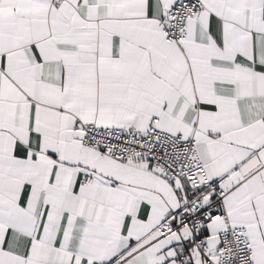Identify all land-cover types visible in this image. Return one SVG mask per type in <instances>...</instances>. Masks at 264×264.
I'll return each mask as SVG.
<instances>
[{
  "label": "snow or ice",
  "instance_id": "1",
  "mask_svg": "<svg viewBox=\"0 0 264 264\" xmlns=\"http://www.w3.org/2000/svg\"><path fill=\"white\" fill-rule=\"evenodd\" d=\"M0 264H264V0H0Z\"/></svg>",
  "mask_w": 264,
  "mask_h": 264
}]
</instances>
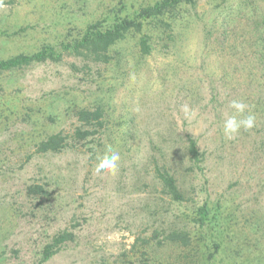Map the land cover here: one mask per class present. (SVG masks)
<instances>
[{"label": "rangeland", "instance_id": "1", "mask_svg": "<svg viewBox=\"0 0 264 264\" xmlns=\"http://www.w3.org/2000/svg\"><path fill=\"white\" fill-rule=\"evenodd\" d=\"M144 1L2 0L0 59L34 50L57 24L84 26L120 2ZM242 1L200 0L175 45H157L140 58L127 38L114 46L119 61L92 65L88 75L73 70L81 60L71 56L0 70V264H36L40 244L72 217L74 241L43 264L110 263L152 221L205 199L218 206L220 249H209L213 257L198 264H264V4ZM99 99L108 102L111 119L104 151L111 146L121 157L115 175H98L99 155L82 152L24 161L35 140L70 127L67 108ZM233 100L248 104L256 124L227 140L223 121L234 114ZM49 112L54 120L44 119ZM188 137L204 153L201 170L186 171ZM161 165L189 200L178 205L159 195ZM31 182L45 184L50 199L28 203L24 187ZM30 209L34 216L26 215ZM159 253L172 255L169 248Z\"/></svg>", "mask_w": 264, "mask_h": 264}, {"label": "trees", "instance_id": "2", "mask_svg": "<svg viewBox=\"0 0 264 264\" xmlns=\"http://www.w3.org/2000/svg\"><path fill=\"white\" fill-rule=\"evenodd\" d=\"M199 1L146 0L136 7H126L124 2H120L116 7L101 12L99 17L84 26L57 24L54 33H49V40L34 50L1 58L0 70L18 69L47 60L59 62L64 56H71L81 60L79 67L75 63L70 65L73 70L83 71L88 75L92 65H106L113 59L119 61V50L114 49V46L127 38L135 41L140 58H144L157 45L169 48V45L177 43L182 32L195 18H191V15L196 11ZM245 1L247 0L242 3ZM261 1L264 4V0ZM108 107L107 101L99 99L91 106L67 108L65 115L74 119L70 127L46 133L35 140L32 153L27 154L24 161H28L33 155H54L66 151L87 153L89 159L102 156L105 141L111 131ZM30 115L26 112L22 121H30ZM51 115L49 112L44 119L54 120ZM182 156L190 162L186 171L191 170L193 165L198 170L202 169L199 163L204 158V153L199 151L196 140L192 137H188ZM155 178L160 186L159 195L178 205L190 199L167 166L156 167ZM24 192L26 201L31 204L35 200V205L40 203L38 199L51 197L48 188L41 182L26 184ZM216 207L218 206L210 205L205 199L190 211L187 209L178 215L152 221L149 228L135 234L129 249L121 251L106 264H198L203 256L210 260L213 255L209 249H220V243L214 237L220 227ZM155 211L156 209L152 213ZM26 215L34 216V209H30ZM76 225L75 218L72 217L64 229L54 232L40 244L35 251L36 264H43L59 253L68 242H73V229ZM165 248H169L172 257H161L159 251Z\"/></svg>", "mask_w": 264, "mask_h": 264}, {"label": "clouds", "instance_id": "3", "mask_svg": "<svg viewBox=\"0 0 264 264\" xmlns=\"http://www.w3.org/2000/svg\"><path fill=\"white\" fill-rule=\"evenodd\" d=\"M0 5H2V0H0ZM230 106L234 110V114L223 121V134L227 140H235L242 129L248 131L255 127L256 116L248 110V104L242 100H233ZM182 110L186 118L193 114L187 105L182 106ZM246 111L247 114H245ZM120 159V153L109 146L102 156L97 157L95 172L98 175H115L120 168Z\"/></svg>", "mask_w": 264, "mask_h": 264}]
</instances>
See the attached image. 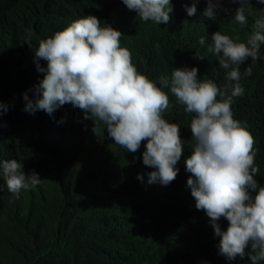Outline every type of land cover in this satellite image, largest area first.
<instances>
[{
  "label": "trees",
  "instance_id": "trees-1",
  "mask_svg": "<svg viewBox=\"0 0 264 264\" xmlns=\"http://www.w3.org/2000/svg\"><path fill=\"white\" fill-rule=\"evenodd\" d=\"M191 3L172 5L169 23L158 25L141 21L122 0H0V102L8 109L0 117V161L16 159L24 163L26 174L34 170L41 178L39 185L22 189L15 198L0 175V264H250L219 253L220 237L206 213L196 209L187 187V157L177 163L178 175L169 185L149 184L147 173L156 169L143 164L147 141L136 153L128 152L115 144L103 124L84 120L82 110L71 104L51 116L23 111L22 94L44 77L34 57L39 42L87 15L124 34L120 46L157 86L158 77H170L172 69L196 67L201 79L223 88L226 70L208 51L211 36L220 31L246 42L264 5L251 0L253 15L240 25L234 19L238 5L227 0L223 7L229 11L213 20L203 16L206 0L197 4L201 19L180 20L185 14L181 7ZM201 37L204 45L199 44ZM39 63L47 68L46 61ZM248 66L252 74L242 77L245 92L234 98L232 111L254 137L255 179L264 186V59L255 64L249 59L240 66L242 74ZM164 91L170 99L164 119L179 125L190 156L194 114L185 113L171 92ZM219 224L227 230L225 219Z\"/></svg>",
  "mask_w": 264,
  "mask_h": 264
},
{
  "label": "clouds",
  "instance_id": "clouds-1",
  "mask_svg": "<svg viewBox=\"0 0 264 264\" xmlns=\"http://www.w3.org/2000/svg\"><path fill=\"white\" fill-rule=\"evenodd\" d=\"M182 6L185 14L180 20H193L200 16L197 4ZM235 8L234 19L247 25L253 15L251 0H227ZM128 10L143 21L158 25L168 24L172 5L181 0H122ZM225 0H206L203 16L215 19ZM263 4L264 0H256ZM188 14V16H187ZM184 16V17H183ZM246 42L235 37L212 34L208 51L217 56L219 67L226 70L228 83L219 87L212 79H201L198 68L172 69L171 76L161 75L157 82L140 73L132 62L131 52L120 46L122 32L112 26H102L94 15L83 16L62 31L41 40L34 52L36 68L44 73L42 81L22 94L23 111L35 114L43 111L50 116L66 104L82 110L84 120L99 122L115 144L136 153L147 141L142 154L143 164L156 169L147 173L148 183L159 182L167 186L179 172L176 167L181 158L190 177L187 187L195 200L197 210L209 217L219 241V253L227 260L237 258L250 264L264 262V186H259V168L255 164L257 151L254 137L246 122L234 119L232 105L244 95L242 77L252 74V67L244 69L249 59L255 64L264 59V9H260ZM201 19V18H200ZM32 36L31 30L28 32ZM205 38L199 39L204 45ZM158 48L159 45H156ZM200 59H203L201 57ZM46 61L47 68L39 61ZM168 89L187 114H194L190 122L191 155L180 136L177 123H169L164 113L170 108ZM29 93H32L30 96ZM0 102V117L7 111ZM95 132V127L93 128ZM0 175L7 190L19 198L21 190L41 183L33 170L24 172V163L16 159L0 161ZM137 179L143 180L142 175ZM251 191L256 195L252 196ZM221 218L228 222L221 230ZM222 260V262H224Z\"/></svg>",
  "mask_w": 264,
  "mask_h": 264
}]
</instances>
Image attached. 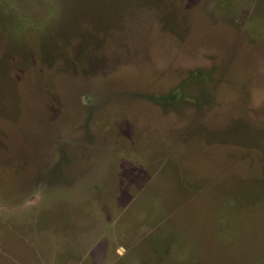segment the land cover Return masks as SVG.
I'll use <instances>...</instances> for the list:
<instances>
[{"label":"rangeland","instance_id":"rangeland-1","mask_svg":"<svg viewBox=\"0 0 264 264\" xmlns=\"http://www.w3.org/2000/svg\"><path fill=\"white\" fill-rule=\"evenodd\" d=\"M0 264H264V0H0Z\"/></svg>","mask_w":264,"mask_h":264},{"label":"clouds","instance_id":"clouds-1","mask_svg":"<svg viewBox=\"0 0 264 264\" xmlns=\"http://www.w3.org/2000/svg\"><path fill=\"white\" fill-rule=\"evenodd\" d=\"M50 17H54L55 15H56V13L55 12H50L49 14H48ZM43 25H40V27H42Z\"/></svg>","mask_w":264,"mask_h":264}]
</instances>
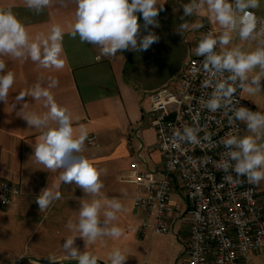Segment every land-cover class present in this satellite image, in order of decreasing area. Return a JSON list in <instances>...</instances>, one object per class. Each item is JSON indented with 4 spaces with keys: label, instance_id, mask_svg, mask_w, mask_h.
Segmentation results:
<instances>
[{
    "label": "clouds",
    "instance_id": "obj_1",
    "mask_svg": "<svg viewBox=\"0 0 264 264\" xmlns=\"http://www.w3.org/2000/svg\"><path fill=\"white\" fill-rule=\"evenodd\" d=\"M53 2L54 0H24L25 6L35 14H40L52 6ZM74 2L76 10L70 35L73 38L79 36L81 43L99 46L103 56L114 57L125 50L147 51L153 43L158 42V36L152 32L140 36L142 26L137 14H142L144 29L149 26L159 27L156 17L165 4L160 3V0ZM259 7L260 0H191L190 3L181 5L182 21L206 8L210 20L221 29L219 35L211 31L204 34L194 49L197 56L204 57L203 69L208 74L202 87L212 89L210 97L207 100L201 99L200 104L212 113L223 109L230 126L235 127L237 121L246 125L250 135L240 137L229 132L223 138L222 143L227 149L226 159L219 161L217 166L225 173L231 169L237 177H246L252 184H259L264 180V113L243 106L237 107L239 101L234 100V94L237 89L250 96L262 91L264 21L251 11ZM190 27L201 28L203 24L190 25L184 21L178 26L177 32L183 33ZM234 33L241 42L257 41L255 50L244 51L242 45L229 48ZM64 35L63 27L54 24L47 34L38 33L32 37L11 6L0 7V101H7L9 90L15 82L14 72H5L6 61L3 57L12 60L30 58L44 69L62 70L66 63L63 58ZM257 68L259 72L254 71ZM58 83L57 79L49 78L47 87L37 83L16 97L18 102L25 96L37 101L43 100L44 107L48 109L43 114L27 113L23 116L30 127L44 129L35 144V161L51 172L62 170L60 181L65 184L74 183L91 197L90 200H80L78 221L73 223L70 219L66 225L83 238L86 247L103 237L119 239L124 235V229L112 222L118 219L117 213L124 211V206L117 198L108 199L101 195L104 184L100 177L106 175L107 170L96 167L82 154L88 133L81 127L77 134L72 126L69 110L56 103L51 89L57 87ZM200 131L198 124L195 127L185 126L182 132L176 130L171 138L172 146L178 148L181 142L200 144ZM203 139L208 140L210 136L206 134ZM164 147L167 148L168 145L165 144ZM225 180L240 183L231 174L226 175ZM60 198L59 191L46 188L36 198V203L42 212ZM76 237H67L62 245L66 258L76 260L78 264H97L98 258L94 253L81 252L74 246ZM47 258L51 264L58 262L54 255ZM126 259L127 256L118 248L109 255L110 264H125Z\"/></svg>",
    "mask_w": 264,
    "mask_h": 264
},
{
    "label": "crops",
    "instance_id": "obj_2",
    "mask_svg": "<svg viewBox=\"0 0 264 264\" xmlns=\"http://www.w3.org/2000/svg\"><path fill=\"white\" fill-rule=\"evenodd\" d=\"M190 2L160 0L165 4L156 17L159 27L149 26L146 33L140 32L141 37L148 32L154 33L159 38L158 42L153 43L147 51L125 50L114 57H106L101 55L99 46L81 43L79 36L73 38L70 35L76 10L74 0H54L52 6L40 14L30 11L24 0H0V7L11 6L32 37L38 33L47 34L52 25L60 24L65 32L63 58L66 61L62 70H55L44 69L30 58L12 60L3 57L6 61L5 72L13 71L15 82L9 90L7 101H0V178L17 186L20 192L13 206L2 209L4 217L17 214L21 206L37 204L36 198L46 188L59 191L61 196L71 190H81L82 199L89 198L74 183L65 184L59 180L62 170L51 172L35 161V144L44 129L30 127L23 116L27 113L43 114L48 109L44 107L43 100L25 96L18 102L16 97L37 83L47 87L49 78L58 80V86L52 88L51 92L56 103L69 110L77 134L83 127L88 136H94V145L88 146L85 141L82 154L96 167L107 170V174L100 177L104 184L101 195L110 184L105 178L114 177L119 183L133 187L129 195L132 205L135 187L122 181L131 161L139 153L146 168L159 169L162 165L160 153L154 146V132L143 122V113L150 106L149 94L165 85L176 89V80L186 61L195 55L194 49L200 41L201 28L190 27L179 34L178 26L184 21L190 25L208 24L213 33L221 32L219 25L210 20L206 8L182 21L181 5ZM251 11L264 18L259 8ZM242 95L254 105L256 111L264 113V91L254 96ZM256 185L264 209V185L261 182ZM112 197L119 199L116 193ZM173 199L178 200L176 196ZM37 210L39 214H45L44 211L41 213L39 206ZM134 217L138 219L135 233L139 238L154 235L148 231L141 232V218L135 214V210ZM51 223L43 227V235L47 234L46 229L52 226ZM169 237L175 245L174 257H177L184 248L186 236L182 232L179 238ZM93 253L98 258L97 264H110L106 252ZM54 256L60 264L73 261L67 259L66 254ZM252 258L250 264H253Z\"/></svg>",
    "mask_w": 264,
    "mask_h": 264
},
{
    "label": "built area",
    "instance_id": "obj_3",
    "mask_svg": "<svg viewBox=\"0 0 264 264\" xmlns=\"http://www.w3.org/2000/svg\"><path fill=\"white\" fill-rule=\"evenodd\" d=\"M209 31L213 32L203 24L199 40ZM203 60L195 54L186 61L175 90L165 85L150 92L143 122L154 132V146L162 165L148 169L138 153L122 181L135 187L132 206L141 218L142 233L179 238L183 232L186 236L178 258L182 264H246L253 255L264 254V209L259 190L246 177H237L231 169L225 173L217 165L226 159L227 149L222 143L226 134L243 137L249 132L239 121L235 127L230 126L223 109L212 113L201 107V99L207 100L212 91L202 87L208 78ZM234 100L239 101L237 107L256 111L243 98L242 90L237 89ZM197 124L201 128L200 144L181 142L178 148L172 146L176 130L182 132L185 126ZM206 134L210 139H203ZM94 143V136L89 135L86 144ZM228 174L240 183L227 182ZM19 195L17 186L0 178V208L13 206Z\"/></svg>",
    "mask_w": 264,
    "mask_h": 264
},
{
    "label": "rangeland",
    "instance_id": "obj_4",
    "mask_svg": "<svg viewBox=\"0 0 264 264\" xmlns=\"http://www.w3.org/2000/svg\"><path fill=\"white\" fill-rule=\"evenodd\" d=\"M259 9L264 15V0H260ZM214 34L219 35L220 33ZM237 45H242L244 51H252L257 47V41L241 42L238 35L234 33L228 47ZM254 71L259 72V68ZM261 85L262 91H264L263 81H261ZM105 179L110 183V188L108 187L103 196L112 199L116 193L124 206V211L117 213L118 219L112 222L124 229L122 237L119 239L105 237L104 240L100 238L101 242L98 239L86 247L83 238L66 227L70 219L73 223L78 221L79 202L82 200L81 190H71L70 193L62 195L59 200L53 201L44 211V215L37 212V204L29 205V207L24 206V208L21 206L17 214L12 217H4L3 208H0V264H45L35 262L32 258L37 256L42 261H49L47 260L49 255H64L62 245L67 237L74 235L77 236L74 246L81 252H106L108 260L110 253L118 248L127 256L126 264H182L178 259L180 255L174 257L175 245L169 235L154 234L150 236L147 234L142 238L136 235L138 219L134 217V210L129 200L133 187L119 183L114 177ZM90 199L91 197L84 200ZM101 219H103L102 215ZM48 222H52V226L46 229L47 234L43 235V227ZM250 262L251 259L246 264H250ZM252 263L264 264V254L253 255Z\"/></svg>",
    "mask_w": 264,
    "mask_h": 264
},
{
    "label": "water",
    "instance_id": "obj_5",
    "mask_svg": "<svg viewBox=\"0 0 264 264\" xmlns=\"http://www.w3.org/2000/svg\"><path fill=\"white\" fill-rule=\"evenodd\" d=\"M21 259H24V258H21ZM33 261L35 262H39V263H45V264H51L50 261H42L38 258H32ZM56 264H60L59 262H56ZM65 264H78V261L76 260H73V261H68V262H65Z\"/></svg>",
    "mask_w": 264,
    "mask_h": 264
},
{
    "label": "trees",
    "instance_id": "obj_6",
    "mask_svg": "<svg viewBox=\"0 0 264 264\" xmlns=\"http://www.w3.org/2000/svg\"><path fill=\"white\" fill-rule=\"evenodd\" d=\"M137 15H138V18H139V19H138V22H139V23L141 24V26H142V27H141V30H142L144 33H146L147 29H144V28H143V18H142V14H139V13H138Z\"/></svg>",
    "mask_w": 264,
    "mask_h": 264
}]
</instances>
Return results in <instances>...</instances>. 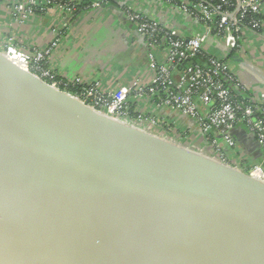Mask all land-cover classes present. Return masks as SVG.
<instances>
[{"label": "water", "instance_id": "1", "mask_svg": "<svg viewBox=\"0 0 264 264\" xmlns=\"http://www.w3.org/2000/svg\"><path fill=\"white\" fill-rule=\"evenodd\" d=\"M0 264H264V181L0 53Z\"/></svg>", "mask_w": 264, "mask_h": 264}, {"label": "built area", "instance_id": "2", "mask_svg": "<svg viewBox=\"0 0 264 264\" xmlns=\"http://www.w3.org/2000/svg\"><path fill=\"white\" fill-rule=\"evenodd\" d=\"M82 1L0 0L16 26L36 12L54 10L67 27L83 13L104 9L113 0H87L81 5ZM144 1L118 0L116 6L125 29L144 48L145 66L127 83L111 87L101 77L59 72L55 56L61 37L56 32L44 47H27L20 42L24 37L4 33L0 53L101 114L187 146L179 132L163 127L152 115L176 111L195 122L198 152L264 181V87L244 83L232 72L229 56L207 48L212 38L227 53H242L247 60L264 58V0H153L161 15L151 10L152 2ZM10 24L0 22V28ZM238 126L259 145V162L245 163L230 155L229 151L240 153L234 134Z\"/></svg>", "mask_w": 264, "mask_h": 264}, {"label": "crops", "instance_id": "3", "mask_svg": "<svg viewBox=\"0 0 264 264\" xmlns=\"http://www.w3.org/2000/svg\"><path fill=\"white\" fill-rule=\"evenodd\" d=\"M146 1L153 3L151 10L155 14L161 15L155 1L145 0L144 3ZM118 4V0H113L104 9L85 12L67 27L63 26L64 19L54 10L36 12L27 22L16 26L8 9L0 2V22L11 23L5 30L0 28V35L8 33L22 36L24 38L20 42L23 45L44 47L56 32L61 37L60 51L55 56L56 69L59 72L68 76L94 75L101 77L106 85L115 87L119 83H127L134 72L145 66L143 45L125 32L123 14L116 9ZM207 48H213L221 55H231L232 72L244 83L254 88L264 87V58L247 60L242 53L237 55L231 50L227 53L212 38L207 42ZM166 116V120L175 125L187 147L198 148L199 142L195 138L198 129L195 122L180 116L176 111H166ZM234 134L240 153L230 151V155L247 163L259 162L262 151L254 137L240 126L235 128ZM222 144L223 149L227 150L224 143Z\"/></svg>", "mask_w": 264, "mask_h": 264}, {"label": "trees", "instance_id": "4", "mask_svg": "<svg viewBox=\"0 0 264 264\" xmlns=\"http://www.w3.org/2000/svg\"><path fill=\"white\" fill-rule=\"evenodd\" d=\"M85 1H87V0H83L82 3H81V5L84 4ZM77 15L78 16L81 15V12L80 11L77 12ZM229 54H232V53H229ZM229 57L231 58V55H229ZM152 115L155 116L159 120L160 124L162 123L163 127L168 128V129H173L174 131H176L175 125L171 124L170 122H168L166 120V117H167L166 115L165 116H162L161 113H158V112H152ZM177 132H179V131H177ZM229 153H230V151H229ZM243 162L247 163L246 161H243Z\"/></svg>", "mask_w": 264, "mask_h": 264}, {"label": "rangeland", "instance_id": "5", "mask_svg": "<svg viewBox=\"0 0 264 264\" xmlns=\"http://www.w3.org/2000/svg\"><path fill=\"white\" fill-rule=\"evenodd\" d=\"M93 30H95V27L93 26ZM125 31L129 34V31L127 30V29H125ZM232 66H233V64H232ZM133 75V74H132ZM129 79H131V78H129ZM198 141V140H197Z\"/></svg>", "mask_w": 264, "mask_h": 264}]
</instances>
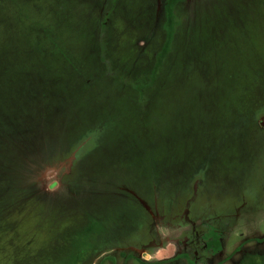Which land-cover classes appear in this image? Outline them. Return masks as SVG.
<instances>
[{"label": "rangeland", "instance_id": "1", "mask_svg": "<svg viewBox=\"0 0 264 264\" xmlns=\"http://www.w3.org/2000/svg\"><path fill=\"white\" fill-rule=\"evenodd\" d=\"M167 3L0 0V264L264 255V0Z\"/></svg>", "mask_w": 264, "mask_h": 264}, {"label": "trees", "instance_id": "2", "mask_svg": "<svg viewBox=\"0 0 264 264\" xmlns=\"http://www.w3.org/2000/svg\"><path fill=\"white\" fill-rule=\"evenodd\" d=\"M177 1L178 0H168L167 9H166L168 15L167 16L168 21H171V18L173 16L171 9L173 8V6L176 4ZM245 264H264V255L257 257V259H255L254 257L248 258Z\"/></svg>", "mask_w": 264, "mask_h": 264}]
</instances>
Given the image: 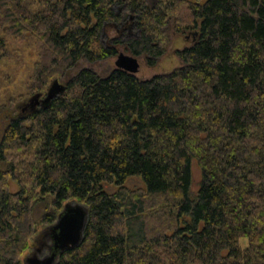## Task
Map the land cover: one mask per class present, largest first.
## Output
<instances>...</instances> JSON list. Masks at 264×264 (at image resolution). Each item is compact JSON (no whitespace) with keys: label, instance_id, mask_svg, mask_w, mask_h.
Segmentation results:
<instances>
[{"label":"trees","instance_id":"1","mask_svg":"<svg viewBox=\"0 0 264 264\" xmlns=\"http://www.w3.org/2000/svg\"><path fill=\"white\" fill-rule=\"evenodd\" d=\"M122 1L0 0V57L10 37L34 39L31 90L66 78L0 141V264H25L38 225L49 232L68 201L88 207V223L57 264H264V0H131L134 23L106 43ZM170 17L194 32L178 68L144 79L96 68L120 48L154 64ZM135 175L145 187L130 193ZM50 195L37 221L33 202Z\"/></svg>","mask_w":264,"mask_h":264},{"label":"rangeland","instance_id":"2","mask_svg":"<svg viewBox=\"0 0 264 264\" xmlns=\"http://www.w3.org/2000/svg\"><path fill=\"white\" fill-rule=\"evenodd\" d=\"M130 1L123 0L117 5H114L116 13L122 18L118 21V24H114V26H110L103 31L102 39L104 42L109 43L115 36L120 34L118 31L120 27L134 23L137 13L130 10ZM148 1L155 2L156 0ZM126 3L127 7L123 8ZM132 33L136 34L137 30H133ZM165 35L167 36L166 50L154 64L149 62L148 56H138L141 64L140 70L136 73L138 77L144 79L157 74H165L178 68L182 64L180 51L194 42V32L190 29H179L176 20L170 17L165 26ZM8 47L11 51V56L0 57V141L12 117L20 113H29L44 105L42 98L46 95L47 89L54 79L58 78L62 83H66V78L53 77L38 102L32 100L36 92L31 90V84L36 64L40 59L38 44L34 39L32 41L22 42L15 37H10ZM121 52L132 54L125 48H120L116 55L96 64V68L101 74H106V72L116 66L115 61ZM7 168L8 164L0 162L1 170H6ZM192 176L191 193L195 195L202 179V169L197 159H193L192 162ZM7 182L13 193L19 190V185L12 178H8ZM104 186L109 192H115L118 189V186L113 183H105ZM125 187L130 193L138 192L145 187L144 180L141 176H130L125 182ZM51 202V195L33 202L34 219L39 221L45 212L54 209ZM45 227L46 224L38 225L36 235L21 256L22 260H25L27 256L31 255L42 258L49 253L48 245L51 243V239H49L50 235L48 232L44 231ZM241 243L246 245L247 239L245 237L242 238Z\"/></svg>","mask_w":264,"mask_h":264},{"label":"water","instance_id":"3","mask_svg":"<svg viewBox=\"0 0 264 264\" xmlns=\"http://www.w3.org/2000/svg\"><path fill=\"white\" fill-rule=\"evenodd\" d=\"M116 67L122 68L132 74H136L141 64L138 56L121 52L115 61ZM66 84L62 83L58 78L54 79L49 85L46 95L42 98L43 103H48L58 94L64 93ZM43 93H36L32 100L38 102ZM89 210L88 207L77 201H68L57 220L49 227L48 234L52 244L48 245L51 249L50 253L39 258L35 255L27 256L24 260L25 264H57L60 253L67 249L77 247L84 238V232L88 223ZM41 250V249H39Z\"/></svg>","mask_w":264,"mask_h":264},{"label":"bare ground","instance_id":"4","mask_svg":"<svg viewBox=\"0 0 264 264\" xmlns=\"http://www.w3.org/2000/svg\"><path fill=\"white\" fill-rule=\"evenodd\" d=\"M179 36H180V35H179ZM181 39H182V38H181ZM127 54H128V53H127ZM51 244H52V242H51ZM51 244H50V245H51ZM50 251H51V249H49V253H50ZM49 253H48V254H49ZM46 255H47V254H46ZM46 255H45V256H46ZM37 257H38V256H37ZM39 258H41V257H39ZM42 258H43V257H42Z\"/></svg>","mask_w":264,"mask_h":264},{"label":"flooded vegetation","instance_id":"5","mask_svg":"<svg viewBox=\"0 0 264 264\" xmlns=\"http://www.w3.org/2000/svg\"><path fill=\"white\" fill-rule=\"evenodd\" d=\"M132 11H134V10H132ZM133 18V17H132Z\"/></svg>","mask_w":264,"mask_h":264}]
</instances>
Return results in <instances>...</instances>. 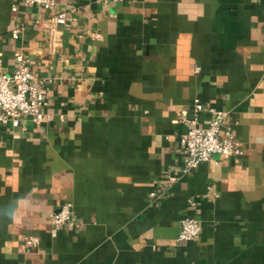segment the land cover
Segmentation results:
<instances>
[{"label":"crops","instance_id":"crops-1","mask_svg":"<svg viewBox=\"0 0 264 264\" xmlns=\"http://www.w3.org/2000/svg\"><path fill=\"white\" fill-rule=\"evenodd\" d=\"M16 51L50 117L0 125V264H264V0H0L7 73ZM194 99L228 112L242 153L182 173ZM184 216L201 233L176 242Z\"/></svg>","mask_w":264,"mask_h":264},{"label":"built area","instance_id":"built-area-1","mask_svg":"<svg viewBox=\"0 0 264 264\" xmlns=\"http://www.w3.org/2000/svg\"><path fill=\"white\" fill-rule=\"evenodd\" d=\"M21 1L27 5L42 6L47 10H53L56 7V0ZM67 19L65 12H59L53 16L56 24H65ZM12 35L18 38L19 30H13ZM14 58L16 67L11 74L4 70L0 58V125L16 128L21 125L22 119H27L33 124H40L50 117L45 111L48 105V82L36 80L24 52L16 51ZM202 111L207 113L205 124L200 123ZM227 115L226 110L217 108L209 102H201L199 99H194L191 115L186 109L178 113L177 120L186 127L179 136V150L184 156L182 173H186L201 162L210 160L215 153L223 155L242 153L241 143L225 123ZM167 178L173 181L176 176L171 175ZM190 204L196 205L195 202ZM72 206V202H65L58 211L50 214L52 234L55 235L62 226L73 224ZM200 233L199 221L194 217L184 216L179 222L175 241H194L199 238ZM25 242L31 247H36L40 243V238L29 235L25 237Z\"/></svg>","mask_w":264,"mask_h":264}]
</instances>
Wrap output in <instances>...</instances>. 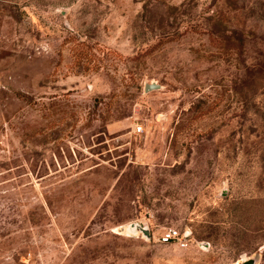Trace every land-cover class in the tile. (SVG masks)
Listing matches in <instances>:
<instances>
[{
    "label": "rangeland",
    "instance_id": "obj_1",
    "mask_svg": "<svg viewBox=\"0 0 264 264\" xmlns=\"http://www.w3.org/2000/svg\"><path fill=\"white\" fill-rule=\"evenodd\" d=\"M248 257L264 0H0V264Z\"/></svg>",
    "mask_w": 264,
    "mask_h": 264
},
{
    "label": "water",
────────────────────
Doel opdracht. Neem letterlijk de regels over vanaf de eerste regel tot en met de regel waarin "Map the land cover here: one" staat. Laat de afbeeldingen in je antwoord weg.

Uitwerking.
Identify all land-cover types visible in this image. Return one SVG mask per type in <instances>...</instances>. Masks at 264×264.
I'll return each mask as SVG.
<instances>
[{
  "label": "snow or ice",
  "instance_id": "1",
  "mask_svg": "<svg viewBox=\"0 0 264 264\" xmlns=\"http://www.w3.org/2000/svg\"><path fill=\"white\" fill-rule=\"evenodd\" d=\"M0 264H264V0H0Z\"/></svg>",
  "mask_w": 264,
  "mask_h": 264
}]
</instances>
Map the land cover here: one mask per class present. (SVG masks)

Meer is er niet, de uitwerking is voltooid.